## Directions for this task
A single figure is required: the number of lines below that contain "Tình".

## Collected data
+ + + + +

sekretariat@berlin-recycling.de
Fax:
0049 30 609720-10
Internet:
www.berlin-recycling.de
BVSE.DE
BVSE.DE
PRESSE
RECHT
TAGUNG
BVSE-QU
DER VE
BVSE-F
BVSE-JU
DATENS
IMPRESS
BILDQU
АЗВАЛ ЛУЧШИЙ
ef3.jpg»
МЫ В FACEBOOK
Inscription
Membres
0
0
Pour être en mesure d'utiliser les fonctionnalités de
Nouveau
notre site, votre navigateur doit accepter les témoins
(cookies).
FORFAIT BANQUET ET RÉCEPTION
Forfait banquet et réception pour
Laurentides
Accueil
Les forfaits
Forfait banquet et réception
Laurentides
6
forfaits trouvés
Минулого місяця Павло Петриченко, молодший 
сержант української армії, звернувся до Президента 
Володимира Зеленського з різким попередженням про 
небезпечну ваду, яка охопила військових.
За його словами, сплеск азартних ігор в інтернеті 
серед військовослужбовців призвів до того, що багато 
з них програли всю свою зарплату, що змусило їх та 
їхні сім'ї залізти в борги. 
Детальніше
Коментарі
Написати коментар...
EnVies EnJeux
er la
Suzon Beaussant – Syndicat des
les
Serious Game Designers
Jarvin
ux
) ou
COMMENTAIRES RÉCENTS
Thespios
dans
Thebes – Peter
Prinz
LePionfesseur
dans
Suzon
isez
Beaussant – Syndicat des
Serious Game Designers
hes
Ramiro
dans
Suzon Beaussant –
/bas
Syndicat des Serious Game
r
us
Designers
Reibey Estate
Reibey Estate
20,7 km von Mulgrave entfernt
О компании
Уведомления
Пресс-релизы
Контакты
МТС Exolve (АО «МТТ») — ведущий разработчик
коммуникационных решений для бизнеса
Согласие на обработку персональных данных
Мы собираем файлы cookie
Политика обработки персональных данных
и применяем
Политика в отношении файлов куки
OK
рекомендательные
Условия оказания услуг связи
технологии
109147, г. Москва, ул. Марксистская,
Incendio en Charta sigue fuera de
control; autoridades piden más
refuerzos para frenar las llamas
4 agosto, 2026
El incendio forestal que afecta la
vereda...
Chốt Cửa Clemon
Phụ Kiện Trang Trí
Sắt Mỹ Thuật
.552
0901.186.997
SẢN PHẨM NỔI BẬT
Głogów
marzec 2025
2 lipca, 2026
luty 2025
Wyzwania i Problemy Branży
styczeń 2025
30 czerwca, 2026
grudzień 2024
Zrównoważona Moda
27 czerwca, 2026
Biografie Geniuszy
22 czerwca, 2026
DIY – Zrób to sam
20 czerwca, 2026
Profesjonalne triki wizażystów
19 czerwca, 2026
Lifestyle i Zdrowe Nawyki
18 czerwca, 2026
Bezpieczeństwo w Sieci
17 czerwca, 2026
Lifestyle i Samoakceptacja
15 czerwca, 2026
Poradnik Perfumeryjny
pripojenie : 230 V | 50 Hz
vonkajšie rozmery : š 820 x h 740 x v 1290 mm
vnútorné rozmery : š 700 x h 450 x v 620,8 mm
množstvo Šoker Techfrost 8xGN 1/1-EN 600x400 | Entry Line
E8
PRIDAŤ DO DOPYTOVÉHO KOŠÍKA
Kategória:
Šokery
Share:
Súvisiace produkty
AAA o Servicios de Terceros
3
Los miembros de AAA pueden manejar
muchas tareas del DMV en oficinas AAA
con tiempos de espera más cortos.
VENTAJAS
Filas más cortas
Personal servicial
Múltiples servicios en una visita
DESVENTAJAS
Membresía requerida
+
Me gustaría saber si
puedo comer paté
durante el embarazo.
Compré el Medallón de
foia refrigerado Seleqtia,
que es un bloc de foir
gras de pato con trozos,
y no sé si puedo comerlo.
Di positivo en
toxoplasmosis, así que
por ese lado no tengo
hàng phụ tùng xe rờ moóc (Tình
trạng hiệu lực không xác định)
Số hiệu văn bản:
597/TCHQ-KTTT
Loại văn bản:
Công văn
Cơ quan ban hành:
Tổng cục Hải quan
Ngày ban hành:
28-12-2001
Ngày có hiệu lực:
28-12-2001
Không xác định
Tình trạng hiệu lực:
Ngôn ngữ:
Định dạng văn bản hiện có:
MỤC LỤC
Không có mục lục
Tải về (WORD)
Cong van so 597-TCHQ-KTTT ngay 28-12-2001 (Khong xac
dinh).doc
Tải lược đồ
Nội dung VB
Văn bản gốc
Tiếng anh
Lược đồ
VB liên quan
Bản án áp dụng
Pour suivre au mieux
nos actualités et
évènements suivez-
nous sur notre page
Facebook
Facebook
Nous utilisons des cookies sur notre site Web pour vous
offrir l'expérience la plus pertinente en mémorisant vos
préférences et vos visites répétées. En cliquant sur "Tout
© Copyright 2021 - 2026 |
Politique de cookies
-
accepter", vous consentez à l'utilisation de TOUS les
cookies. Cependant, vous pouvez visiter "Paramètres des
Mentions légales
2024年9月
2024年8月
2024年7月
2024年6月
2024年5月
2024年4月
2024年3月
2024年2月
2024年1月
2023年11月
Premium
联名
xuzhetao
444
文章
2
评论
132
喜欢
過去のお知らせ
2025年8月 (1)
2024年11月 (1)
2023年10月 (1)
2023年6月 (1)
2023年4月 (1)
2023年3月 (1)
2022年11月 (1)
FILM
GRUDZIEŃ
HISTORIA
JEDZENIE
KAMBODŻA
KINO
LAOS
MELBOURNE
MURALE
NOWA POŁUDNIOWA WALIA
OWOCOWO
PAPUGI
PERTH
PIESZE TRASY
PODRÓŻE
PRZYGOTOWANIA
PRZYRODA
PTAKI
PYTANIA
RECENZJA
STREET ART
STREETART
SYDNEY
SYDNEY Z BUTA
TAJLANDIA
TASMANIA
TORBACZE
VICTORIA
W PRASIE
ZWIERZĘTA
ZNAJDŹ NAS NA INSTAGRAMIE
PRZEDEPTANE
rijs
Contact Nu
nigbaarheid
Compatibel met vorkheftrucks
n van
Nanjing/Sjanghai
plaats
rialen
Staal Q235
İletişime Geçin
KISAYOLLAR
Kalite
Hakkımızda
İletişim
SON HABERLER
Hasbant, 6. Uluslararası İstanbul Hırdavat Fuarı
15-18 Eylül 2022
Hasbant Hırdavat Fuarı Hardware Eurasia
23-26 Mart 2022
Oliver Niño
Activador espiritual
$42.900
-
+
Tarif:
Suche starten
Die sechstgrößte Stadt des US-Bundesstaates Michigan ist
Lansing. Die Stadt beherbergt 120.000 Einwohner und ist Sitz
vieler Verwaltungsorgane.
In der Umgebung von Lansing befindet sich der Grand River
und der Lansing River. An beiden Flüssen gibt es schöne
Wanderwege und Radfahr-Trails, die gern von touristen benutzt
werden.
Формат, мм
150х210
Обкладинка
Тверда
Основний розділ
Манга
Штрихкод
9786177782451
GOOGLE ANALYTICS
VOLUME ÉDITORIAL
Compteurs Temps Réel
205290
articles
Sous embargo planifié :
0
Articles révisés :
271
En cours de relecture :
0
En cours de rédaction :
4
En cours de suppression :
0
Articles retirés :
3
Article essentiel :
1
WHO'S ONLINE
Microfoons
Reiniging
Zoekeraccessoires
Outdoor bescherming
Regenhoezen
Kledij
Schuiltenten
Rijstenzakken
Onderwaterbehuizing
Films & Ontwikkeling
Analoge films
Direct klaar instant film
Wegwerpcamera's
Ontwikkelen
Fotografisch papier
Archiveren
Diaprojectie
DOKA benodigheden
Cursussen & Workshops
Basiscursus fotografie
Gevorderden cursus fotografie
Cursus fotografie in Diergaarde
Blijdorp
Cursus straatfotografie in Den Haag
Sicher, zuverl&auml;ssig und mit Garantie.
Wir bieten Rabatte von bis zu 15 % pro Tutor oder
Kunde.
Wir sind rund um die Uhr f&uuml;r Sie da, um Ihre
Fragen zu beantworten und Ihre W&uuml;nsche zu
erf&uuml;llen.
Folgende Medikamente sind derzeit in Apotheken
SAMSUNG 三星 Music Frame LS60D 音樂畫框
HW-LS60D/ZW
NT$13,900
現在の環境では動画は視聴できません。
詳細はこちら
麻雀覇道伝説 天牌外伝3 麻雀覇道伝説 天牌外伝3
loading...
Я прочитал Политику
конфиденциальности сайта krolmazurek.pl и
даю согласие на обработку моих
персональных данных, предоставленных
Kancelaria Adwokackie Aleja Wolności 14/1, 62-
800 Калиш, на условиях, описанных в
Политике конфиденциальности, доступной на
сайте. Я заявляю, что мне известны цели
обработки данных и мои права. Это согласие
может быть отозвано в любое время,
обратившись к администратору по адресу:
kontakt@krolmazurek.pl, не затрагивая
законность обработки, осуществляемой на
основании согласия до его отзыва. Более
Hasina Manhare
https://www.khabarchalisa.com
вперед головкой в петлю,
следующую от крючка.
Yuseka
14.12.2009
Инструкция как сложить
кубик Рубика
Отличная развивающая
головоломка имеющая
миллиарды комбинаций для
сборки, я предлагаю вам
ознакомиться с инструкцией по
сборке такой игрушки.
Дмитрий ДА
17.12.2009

+ + + + +

## Worked solution
2